A botanist hired by a company planning to mine one of the most promising deposits of lithium in the world believes a rare desert wildflower at the Nevada site should be protected under the Endangered Species Act, a move that could jeopardize the project, new documents show, Scott Sonner wrote for the Associated Press (AP) late on August 4, 2020.

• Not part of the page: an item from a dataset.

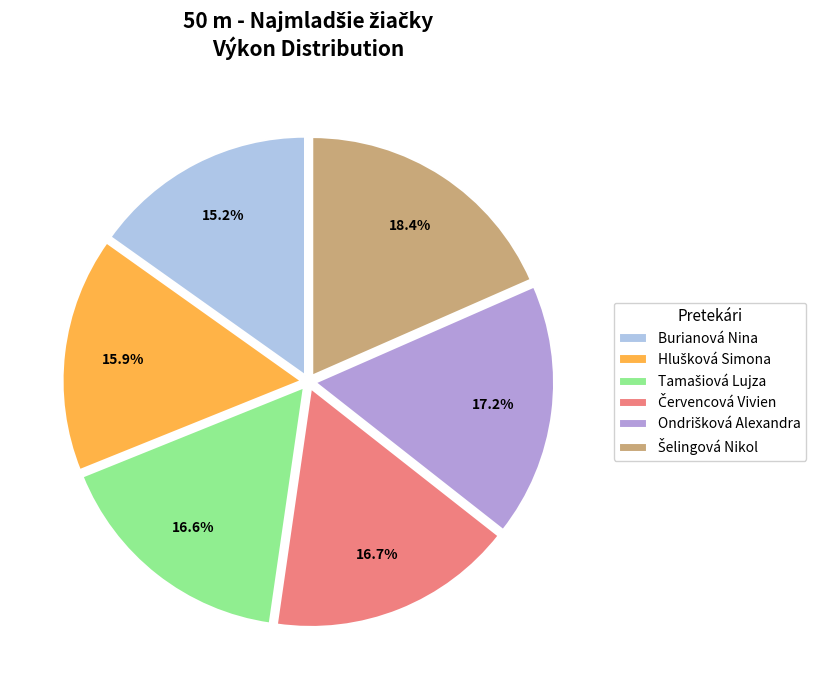

Is there a majority slice in this chart?

No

The unusually candid disclosure is included in more than 500 pages of emails obtained by conservationists and reviewed by AP regarding Ioneer Ltd.’s plans to dig near the only population of Tiehm’s buckwheat known to exist on earth.


Six months of communications between government scientists, Ioneer’s representatives and University of Nevada, Reno (UNR) researchers studying the plant also show the director of UNR’s work — financed by Ioneer — repeatedly pushed back against company pressure to prematurely publicize early success of efforts to grow buckwheat seedlings in a campus greenhouse for replanting in the wild. Ioneer has spent millions at the site rich with lithium needed to manufacture such things as batteries for Tesla’s electric cars. That includes UNR’s $60,000 grant to study transplants and $168,000 for five years of monitoring. Ioneer President Bernard Rowe told AP in March their plans “will ensure protection and, in fact, the expansion of the buckwheat population.”


“I’m not used to such a focus on in-progress research,” Beth Leger, a biology professor who also heads UNR’s Museum of Natural History, wrote in April. “I feel like maybe one very important thing isn’t clear, and that’s that these plants could die at any stage of this experiment.” The experiment is part of Ioneer’s strategy intended to help avert a federal listing of the plan that could scuttle the mine. The Center for Biological Diversity, which petitioned last year to list the plant under the Endangered Species Act, obtained the documents under a Nevada public records request. It’s public information because of UNR’s research contract.